## HOW TO COMPLETE THIS TASK
Work out how many lines of the material contain the string "должен". Respond with the number only.

** WORKING DATA follows **

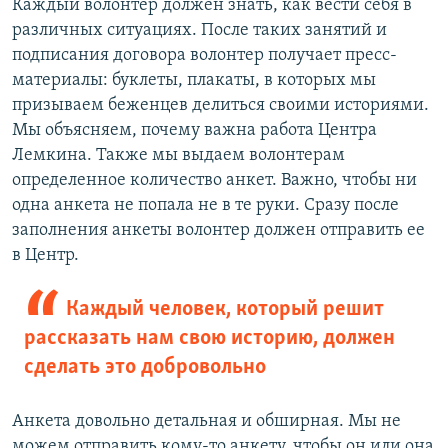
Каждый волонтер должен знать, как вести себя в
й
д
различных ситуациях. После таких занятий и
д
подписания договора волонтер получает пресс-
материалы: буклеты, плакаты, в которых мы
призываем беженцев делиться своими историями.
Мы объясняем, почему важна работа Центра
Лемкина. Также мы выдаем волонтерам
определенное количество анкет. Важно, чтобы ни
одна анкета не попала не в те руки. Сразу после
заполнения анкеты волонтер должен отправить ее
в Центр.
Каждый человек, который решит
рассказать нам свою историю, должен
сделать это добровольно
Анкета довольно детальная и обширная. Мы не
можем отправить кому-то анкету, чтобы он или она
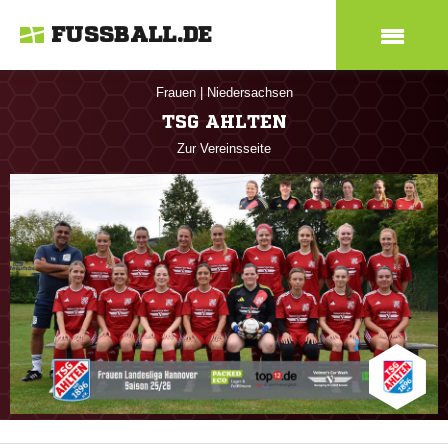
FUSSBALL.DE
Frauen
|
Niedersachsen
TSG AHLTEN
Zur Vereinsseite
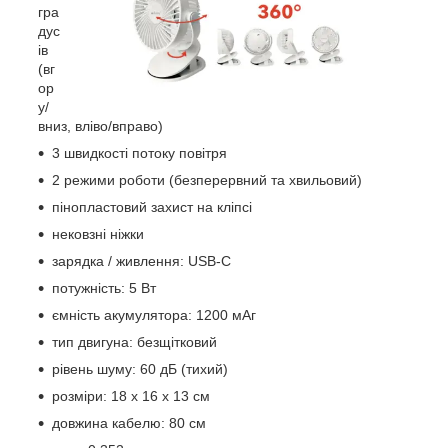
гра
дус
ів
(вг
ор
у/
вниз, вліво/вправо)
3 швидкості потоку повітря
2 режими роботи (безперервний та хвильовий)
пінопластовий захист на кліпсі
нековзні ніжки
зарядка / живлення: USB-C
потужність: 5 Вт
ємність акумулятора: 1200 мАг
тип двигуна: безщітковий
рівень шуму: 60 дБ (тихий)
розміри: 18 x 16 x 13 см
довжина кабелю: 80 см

** End of WORKING DATA **

## EXPECTED ANSWER
3